▶ [TEXT]
# # #

The Patriot Post® · A Word About Monsters, Real and Imagined
“You’re the butcher, or you’re the cattle.”
That appears to be the theme of the fifth season of AMC’s “The Walking Dead, the most successful TV series about zombies since C-SPAN covered the Reform Party convention in 2000.
It’s a grim yet compelling drama that at times prides itself less in creative writing than in inventive ways to dispatch the ambulatory deceased. But so far, this is probably the best season since the first. It is also the darkest by far, and for the same reason: It has now dawned on the show’s heroes (and writers) that while zombies are a constant danger, humans are the real enemy.
That is because man is the only the monster there is – or ever was.
There is no shortage of exotic monsters in the imaginary bestiary of man. There are dragons, balrogs, banshees and basilisks. The problem is that they don’t exist.
And of course there was a time when we mistook real beasts for monsters, and understandably so. But we now recognize them as simple creatures simply doing what they must (though watching a cat play with a mouse sometimes gives me doubt). Sharks are terrifying, but they are not evil.
Evil requires the ability to choose good. Absent choice, evil isn’t evil, it’s just stuff that happens. If you fall into a shark tank, you are not the victim of evil. If I push you in, well, that’s a different story.
The zombies of "The Walking Dead” might as well be a metaphor for Ebola or earthquakes or meteor strikes. Birds gotta fly, fish gotta swim, zombies must feast on the flesh of the living. Only fools curse the sun for setting.
But man is something different. He is a creature with the power of moral choice, the only creature in this life with that power. That is why I loathe attempts to liken anything other than other instances of genocide to the Holocaust. Comparing it to a disease or to global warming is a moral category error that borders on Holocaust denial.
Similarly, it always bothers me when opponents of the death penalty say, “We’re talking about taking the life of a human being,” as if this hadn’t occurred to supporters of capital punishment. Of course we’re talking about a human life. If we weren’t, what would be the point?
You often hear that one shouldn’t call men “monsters,” because to do so “dehumanizes” them. This is nonsense. What makes child rapists and murderers monsters is their humanity. The Islamic State is monstrous, too. Saying so doesn’t dehumanize them. It does, however, imply that we shouldn’t spend a whole lot of time trying to reason with them.

# # #

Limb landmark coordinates
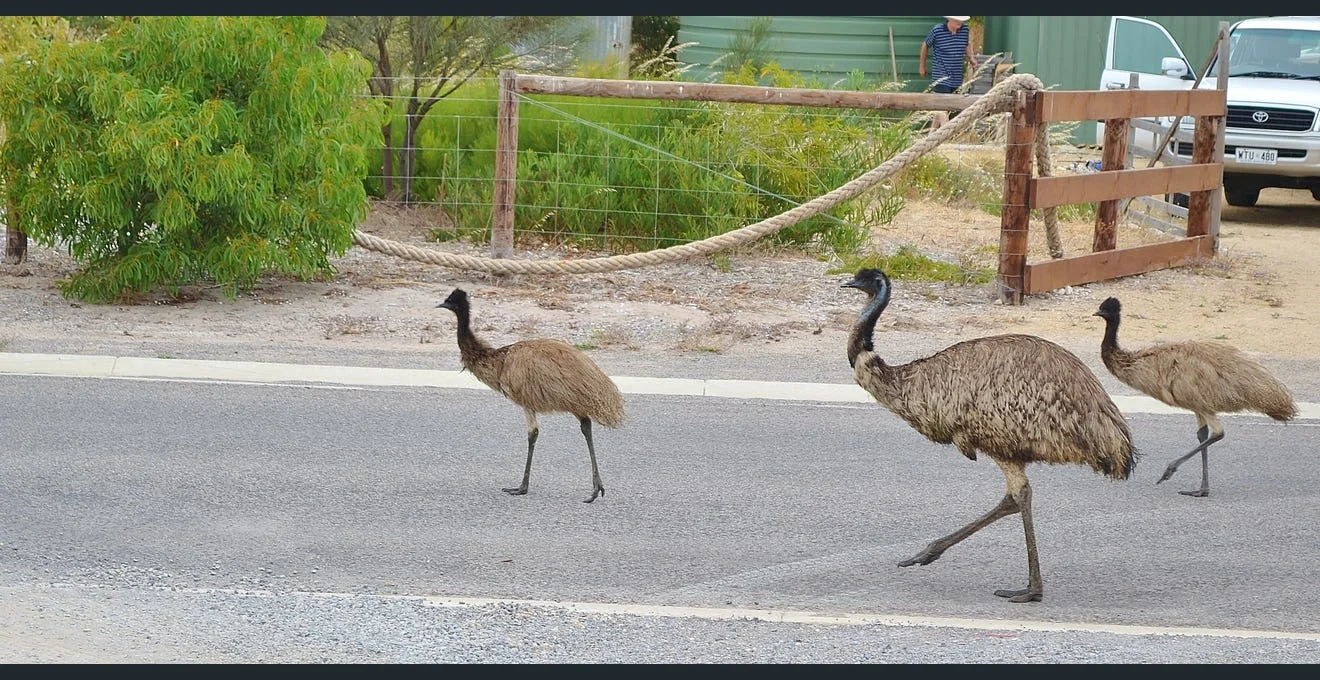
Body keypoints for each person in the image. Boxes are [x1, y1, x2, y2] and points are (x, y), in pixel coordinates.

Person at [919, 16, 978, 129]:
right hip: (940, 75)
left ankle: (934, 133)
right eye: (957, 20)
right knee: (943, 105)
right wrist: (922, 66)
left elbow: (966, 45)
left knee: (951, 107)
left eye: (961, 20)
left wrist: (971, 57)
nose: (959, 23)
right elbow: (925, 45)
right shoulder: (937, 30)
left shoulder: (965, 30)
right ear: (949, 20)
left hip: (956, 75)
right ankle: (946, 134)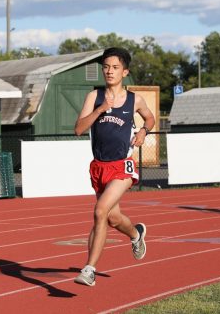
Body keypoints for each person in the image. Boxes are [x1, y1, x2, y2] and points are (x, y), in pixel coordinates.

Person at [73, 47, 155, 286]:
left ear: (125, 72)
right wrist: (100, 109)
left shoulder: (134, 99)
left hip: (122, 167)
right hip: (99, 167)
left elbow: (149, 118)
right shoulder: (94, 97)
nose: (109, 71)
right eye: (106, 67)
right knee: (112, 218)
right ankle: (135, 234)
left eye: (115, 67)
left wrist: (142, 131)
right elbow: (78, 129)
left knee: (100, 211)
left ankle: (89, 269)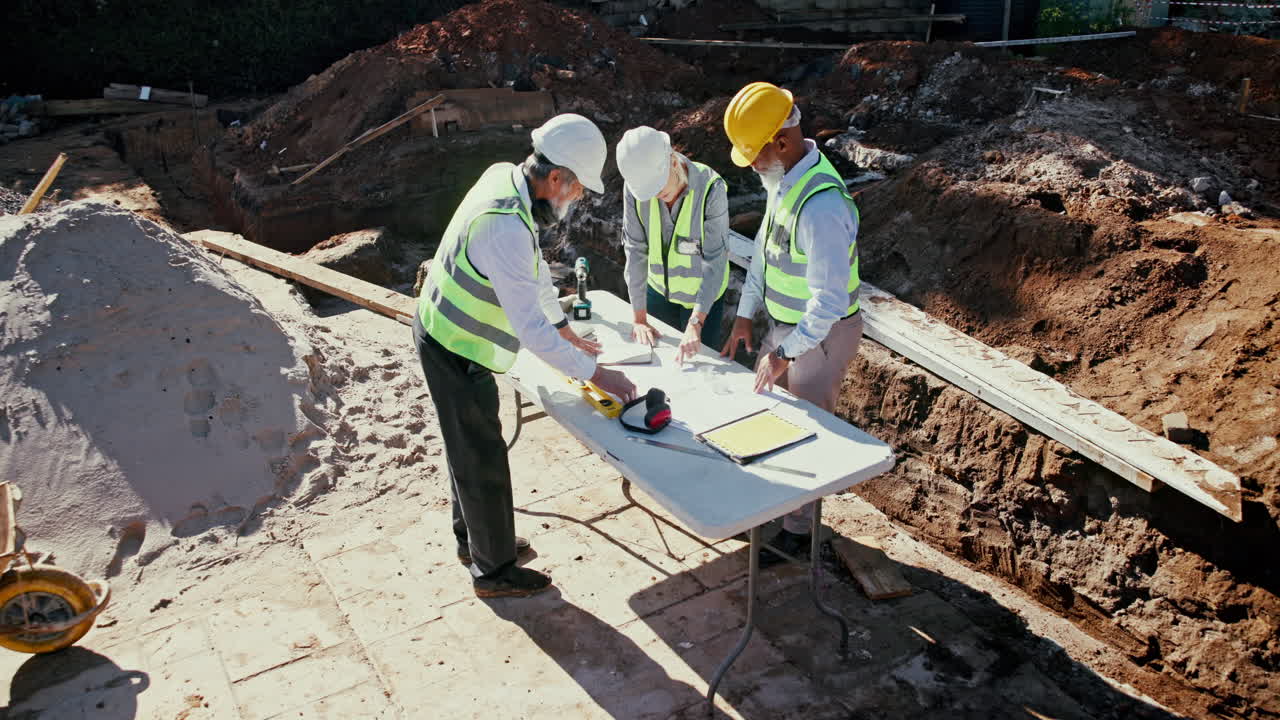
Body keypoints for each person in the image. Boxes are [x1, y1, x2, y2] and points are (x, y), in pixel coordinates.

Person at [414, 114, 637, 598]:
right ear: (555, 178)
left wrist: (565, 329)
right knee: (481, 454)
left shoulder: (507, 183)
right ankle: (494, 572)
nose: (578, 198)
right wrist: (599, 375)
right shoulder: (504, 226)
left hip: (446, 331)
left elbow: (533, 272)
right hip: (453, 343)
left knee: (467, 446)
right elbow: (529, 331)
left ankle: (474, 540)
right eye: (577, 189)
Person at [719, 82, 864, 567]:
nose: (753, 165)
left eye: (755, 154)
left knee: (806, 430)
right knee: (779, 422)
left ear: (781, 142)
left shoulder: (822, 205)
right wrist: (745, 313)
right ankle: (782, 511)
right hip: (788, 330)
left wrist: (786, 351)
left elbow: (828, 301)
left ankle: (799, 533)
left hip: (819, 338)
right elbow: (764, 250)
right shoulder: (784, 181)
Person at [616, 126, 730, 364]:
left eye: (659, 187)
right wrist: (639, 317)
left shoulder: (711, 188)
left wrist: (696, 322)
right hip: (657, 293)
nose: (656, 195)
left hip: (702, 301)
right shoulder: (636, 190)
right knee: (659, 364)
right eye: (650, 191)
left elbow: (715, 261)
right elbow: (635, 251)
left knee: (699, 370)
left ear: (673, 162)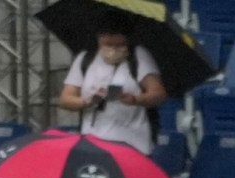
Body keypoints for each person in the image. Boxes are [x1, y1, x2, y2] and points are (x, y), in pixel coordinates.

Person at [58, 23, 168, 151]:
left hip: (133, 143)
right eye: (108, 44)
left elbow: (158, 94)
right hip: (92, 142)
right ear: (99, 40)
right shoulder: (86, 59)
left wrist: (136, 99)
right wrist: (87, 101)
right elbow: (65, 99)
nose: (114, 49)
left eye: (120, 45)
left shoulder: (138, 56)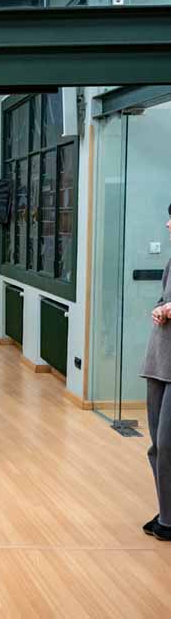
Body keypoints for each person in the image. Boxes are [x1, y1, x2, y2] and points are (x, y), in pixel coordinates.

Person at [139, 205, 171, 541]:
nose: (167, 223)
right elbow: (164, 299)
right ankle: (167, 511)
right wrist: (160, 308)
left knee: (168, 443)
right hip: (159, 361)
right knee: (157, 448)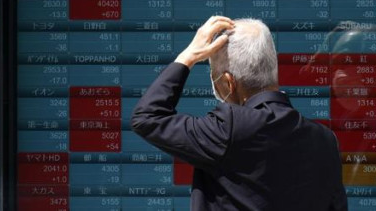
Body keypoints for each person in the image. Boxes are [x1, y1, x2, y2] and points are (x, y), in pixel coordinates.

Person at [131, 16, 347, 210]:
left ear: (229, 82)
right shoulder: (325, 140)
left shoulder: (229, 128)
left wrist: (188, 57)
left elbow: (147, 117)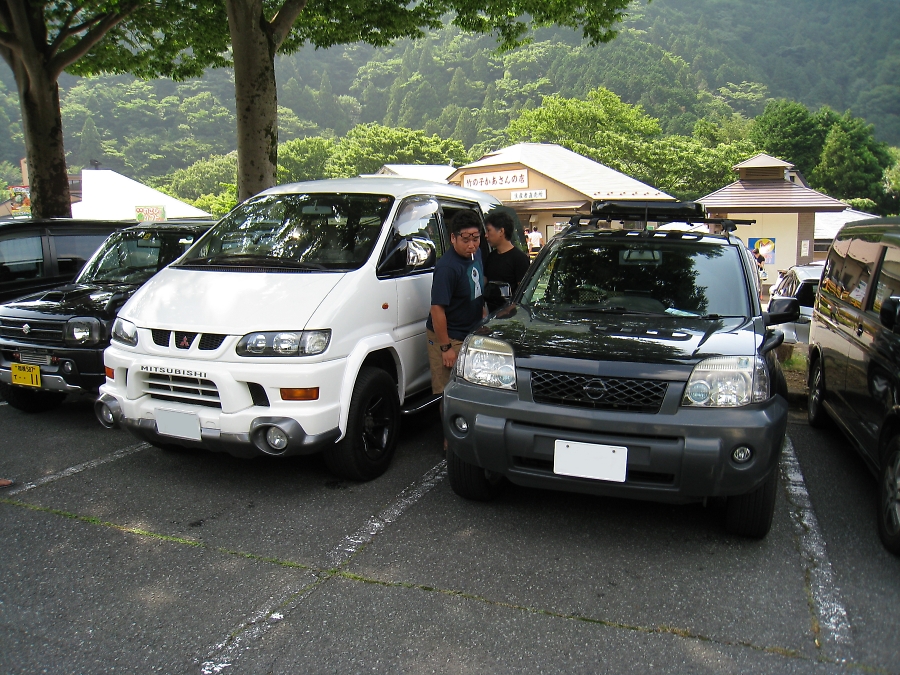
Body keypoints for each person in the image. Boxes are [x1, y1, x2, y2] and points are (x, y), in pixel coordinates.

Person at [426, 210, 486, 396]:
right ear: (453, 238)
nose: (471, 245)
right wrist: (446, 347)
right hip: (449, 335)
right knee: (447, 392)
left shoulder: (477, 254)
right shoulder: (447, 268)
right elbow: (437, 309)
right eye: (465, 240)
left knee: (471, 389)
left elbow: (477, 288)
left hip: (471, 332)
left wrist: (482, 313)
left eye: (475, 239)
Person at [483, 210, 531, 312]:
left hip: (510, 316)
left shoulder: (519, 259)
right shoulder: (490, 257)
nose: (486, 235)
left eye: (489, 230)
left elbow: (524, 294)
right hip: (490, 314)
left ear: (501, 231)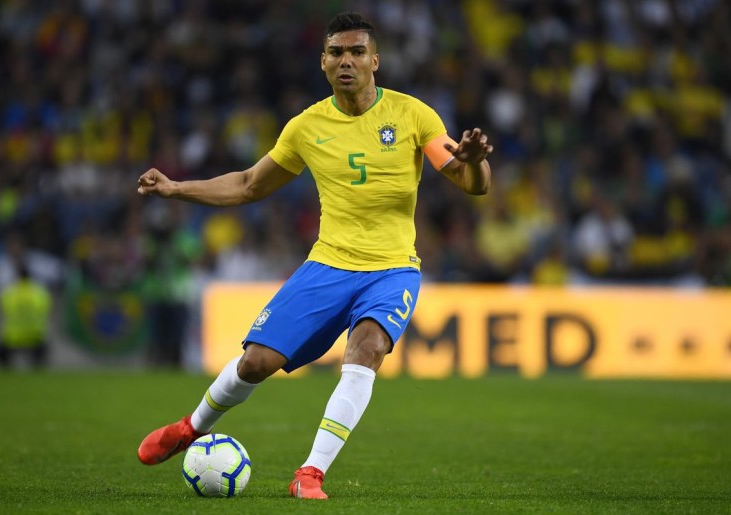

# # #

▶ [TASKS AND EXERCISES]
**1)** Do these statements agree with the monsters column? (a) The writer calls sharks evil. (b) The fifth season of the show is described as its darkest. (c) The writer holds that calling men "monsters" dehumanizes them.
**2)** Pick up the monsters column after its last sentence and carry it forward.

▶ [ANSWERS TO THE EXERCISES]
**1)**
(a) No: "Sharks are terrifying, but they are not evil."
(b) Yes: "It is also the darkest by far"
(c) No: "This is nonsense. What makes child rapists and murderers monsters is their humanity."

**2)**
This season of “The Walking Dead” is so good because it is finally asking the right question: What does it mean to be a human? The protagonists of the show recently encountered a group of survivors who’ve concluded that survival is the only thing that matters, and so they follow the example of zombies and start eating humans too. They rustle up their fellow men and women and turn them into cattle. When their victims plead, “You don’t have to do this,” it falls on deaf ears, just as it would if you said to a hungry polar bear, “Let’s talk about this for a minute.”
Except the victims are right. The murderers don’t have to do it. They choose to do it. And that is what makes them the only real monsters on the screen.
Originally, a monster wasn’t understood as a horrible beast. “Monster” comes from the Latin monstrum and the verb monere, meaning to warn or to instruct. A monster, technically, was an omen of evil to come. One could say that the zombies in “The Walking Dead” are true to this older understanding of the term, for they are harbingers of the evil that emerges in the living.
It’s Halloween season, and that gives me some license to talk about zombies. But the truth is that the lesson of the show is an eternal one, because the evil in men is baked-in and eternal. Forget that the capacity for evil lurks in all of us and life will find a way to remind you. This reminder can be found daily in the headlines – for those with eyes to see it.